- _Action item_
Nothing outside the range below should be printed. Output exactly the lines from the line with "This group of parameters allows to set" to the line with "- **The Y translation", both included.

- _Source material_
"""
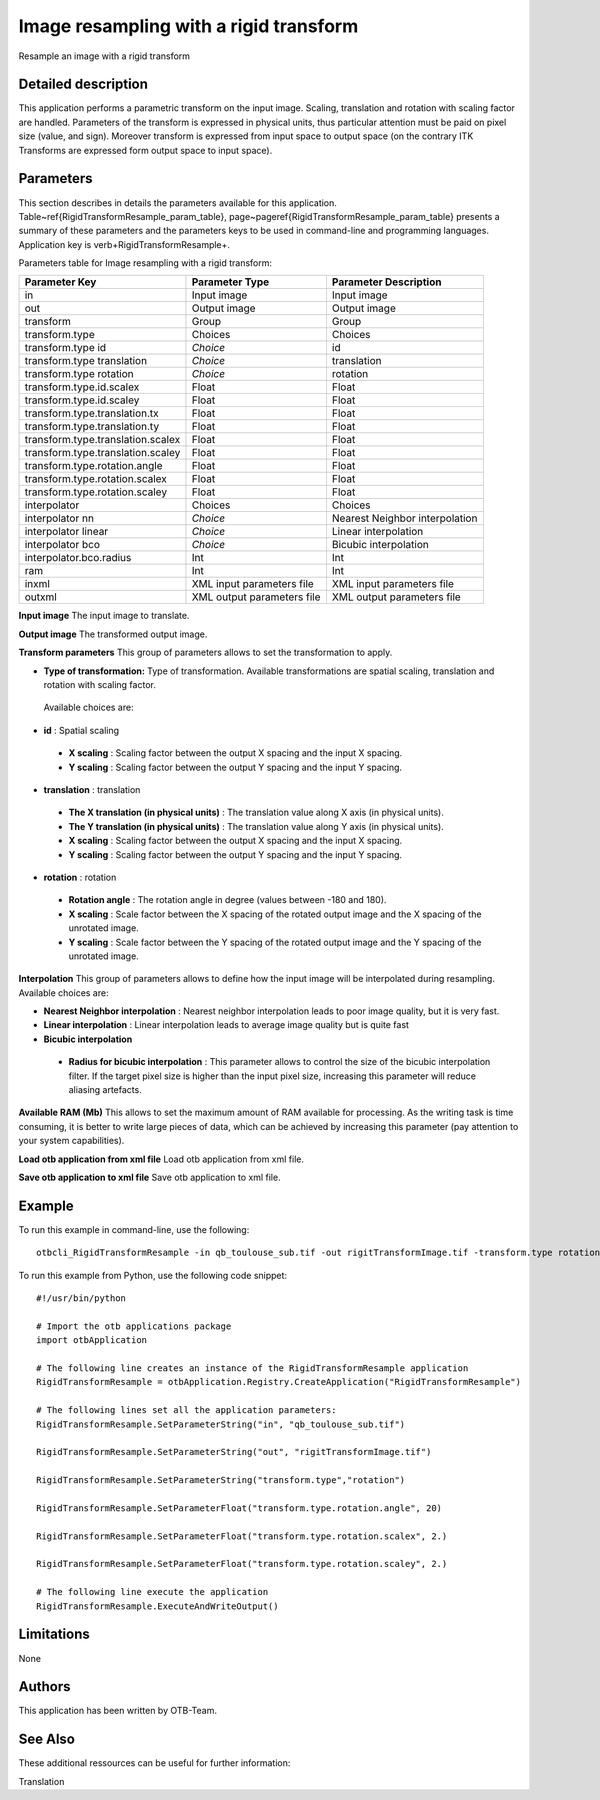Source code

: Image resampling with a rigid transform
^^^^^^^^^^^^^^^^^^^^^^^^^^^^^^^^^^^^^^^

Resample an image with a rigid transform

Detailed description
--------------------

This application performs a parametric transform on the input image. Scaling, translation and rotation with scaling factor are handled. Parameters of the transform is expressed in physical units, thus particular attention must be paid on pixel size (value, and sign). Moreover transform is expressed from input space to output space (on the contrary ITK Transforms are expressed form output space to input space). 

Parameters
----------

This section describes in details the parameters available for this application. Table~\ref{RigidTransformResample_param_table}, page~\pageref{RigidTransformResample_param_table} presents a summary of these parameters and the parameters keys to be used in command-line and programming languages. Application key is \verb+RigidTransformResample+.

Parameters table for Image resampling with a rigid transform:

+---------------------------------+--------------------------+-------------------------------------+
|Parameter Key                    |Parameter Type            |Parameter Description                |
+=================================+==========================+=====================================+
|in                               |Input image               |Input image                          |
+---------------------------------+--------------------------+-------------------------------------+
|out                              |Output image              |Output image                         |
+---------------------------------+--------------------------+-------------------------------------+
|transform                        |Group                     |Group                                |
+---------------------------------+--------------------------+-------------------------------------+
|transform.type                   |Choices                   |Choices                              |
+---------------------------------+--------------------------+-------------------------------------+
|transform.type id                | *Choice*                 |id                                   |
+---------------------------------+--------------------------+-------------------------------------+
|transform.type translation       | *Choice*                 |translation                          |
+---------------------------------+--------------------------+-------------------------------------+
|transform.type rotation          | *Choice*                 |rotation                             |
+---------------------------------+--------------------------+-------------------------------------+
|transform.type.id.scalex         |Float                     |Float                                |
+---------------------------------+--------------------------+-------------------------------------+
|transform.type.id.scaley         |Float                     |Float                                |
+---------------------------------+--------------------------+-------------------------------------+
|transform.type.translation.tx    |Float                     |Float                                |
+---------------------------------+--------------------------+-------------------------------------+
|transform.type.translation.ty    |Float                     |Float                                |
+---------------------------------+--------------------------+-------------------------------------+
|transform.type.translation.scalex|Float                     |Float                                |
+---------------------------------+--------------------------+-------------------------------------+
|transform.type.translation.scaley|Float                     |Float                                |
+---------------------------------+--------------------------+-------------------------------------+
|transform.type.rotation.angle    |Float                     |Float                                |
+---------------------------------+--------------------------+-------------------------------------+
|transform.type.rotation.scalex   |Float                     |Float                                |
+---------------------------------+--------------------------+-------------------------------------+
|transform.type.rotation.scaley   |Float                     |Float                                |
+---------------------------------+--------------------------+-------------------------------------+
|interpolator                     |Choices                   |Choices                              |
+---------------------------------+--------------------------+-------------------------------------+
|interpolator nn                  | *Choice*                 |Nearest Neighbor interpolation       |
+---------------------------------+--------------------------+-------------------------------------+
|interpolator linear              | *Choice*                 |Linear interpolation                 |
+---------------------------------+--------------------------+-------------------------------------+
|interpolator bco                 | *Choice*                 |Bicubic interpolation                |
+---------------------------------+--------------------------+-------------------------------------+
|interpolator.bco.radius          |Int                       |Int                                  |
+---------------------------------+--------------------------+-------------------------------------+
|ram                              |Int                       |Int                                  |
+---------------------------------+--------------------------+-------------------------------------+
|inxml                            |XML input parameters file |XML input parameters file            |
+---------------------------------+--------------------------+-------------------------------------+
|outxml                           |XML output parameters file|XML output parameters file           |
+---------------------------------+--------------------------+-------------------------------------+

**Input image**
The input image to translate.

**Output image**
The transformed output image.

**Transform parameters**
This group of parameters allows to set the transformation to apply.

- **Type of transformation:** Type of transformation. Available transformations are spatial scaling, translation and rotation with scaling factor.

 Available choices are: 

- **id** : Spatial scaling

 - **X scaling** : Scaling factor between the output X spacing and the input X spacing.

 - **Y scaling** : Scaling factor between the output Y spacing and the input Y spacing.


- **translation** : translation

 - **The X translation (in physical units)** : The translation value along X axis (in physical units).

 - **The Y translation (in physical units)** : The translation value along Y axis (in physical units).

 - **X scaling** : Scaling factor between the output X spacing and the input X spacing.

 - **Y scaling** : Scaling factor between the output Y spacing and the input Y spacing.


- **rotation** : rotation

 - **Rotation angle** : The rotation angle in degree (values between -180 and 180).

 - **X scaling** : Scale factor between the X spacing of the rotated output image and the X spacing of the unrotated image.

 - **Y scaling** : Scale factor between the Y spacing of the rotated output image and the Y spacing of the unrotated image.



**Interpolation**
This group of parameters allows to define how the input image will be interpolated during resampling. Available choices are: 

- **Nearest Neighbor interpolation** : Nearest neighbor interpolation leads to poor image quality, but it is very fast.

- **Linear interpolation** : Linear interpolation leads to average image quality but is quite fast

- **Bicubic interpolation**

 - **Radius for bicubic interpolation** : This parameter allows to control the size of the bicubic interpolation filter. If the target pixel size is higher than the input pixel size, increasing this parameter will reduce aliasing artefacts.



**Available RAM (Mb)**
This allows to set the maximum amount of RAM available for processing. As the writing task is time consuming, it is better to write large pieces of data, which can be achieved by increasing this parameter (pay attention to your system capabilities).

**Load otb application from xml file**
Load otb application from xml file.

**Save otb application to xml file**
Save otb application to xml file.

Example
-------

To run this example in command-line, use the following: 
::

	otbcli_RigidTransformResample -in qb_toulouse_sub.tif -out rigitTransformImage.tif -transform.type rotation -transform.type.rotation.angle 20 -transform.type.rotation.scalex 2. -transform.type.rotation.scaley 2.

To run this example from Python, use the following code snippet: 

::

	#!/usr/bin/python

	# Import the otb applications package
	import otbApplication

	# The following line creates an instance of the RigidTransformResample application 
	RigidTransformResample = otbApplication.Registry.CreateApplication("RigidTransformResample")

	# The following lines set all the application parameters:
	RigidTransformResample.SetParameterString("in", "qb_toulouse_sub.tif")

	RigidTransformResample.SetParameterString("out", "rigitTransformImage.tif")

	RigidTransformResample.SetParameterString("transform.type","rotation")

	RigidTransformResample.SetParameterFloat("transform.type.rotation.angle", 20)

	RigidTransformResample.SetParameterFloat("transform.type.rotation.scalex", 2.)

	RigidTransformResample.SetParameterFloat("transform.type.rotation.scaley", 2.)

	# The following line execute the application
	RigidTransformResample.ExecuteAndWriteOutput()

Limitations
-----------

None

Authors
-------

This application has been written by OTB-Team.

See Also
--------

These additional ressources can be useful for further information: 

Translation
"""
- _Task response_
This group of parameters allows to set the transformation to apply.

- **Type of transformation:** Type of transformation. Available transformations are spatial scaling, translation and rotation with scaling factor.

 Available choices are: 

- **id** : Spatial scaling

 - **X scaling** : Scaling factor between the output X spacing and the input X spacing.

 - **Y scaling** : Scaling factor between the output Y spacing and the input Y spacing.


- **translation** : translation

 - **The X translation (in physical units)** : The translation value along X axis (in physical units).

 - **The Y translation (in physical units)** : The translation value along Y axis (in physical units).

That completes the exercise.